___ RECORDS FOR PROCESSING

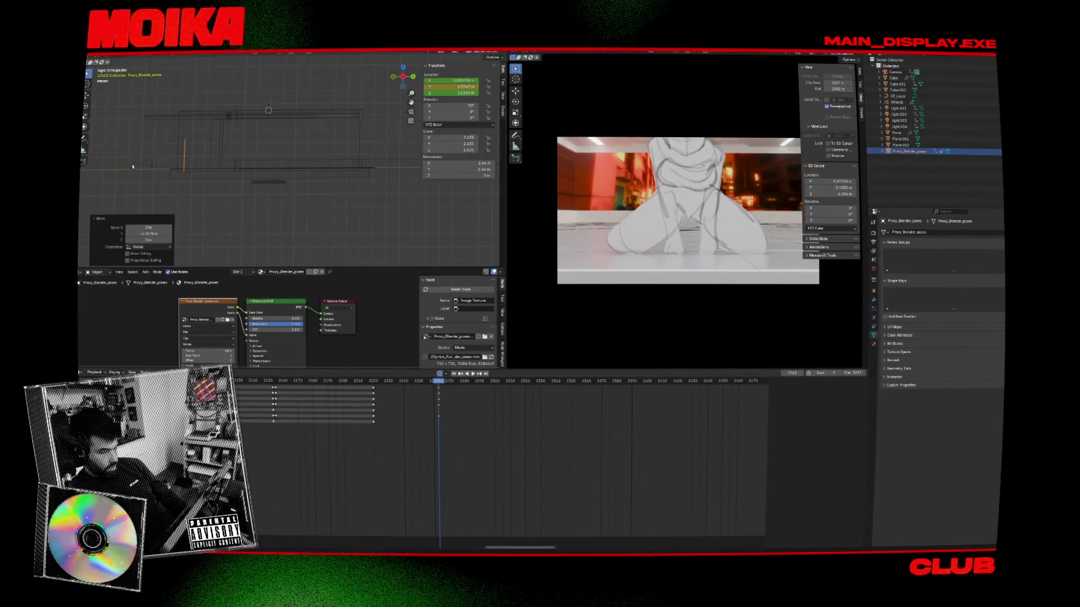
click(145, 164)
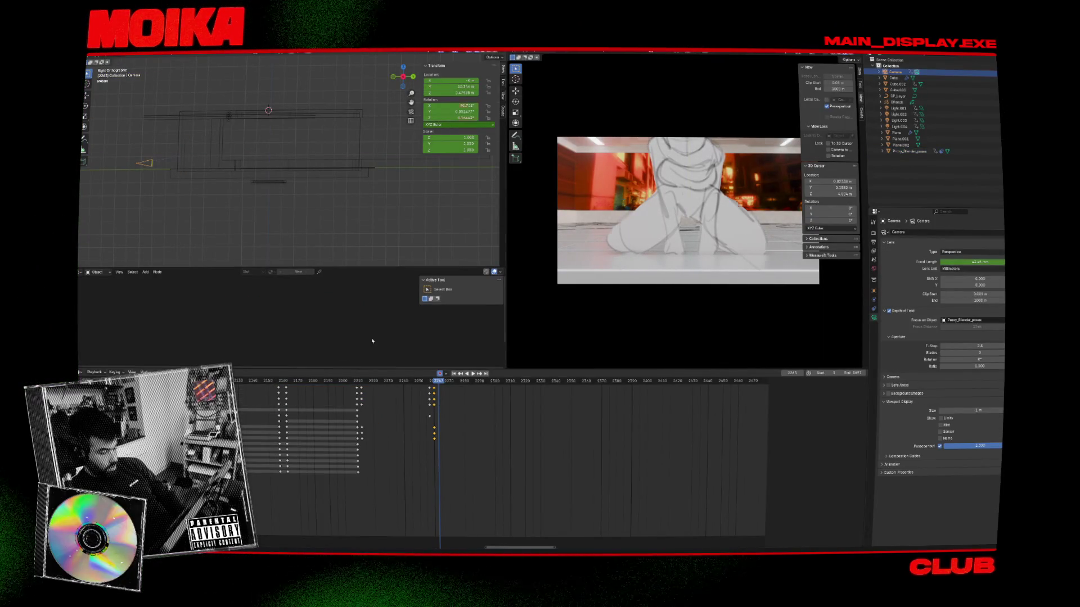
Step: Preview the shot at frame 2269 and move the key column from 2263 to 2247
key(Down)
mouse_move(439, 384)
mouse_down()
mouse_move(465, 383)
mouse_move(448, 384)
mouse_up()
click(715, 204)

______

TASK STATEMENT: Copy exactly the line that contains "mouse_down()" and every line after it, up to and including the last line of the records.

RESULT:
mouse_down()
mouse_move(465, 383)
mouse_move(448, 384)
mouse_up()
click(715, 204)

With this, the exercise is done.